_Activity_
After finding "Thomas Meunier charge" in the data, write out its line and all following lines without change, up to and including the last one. Leave out pictures.

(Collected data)

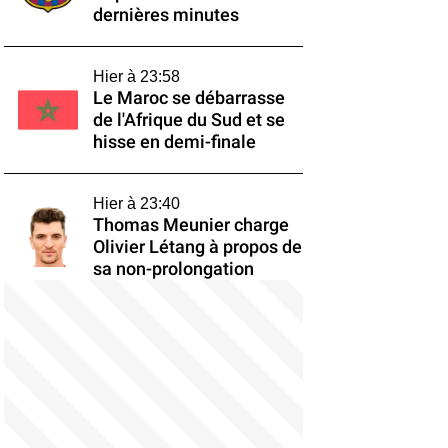
dernières minutes
Hier à 23:58
Le Maroc se débarrasse
de l'Afrique du Sud et se
hisse en demi-finale
Hier à 23:40
Thomas Meunier charge
Olivier Létang à propos de
sa non-prolongation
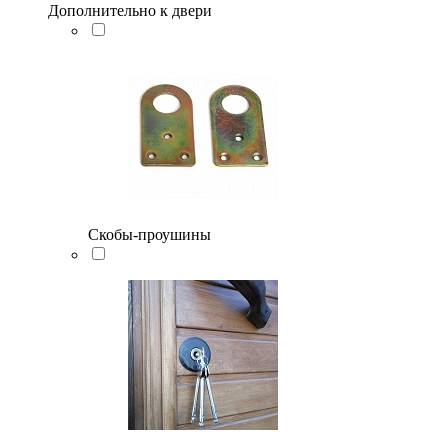
Дополнительно к двери
Скобы-проушины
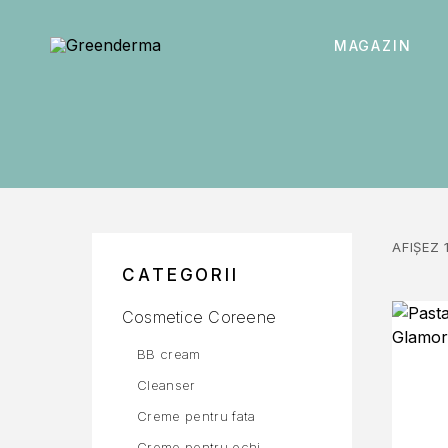
MAGAZIN
AFIȘEZ 
CATEGORII
Cosmetice Coreene
BB cream
Cleanser
Creme pentru fata
Creme pentru ochi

_Expected answer_
Thomas Meunier charge
Olivier Létang à propos de
sa non-prolongation
Дополнительно к двери
Скобы-проушины
MAGAZIN
AFIȘEZ 
CATEGORII
Cosmetice Coreene
BB cream
Cleanser
Creme pentru fata
Creme pentru ochi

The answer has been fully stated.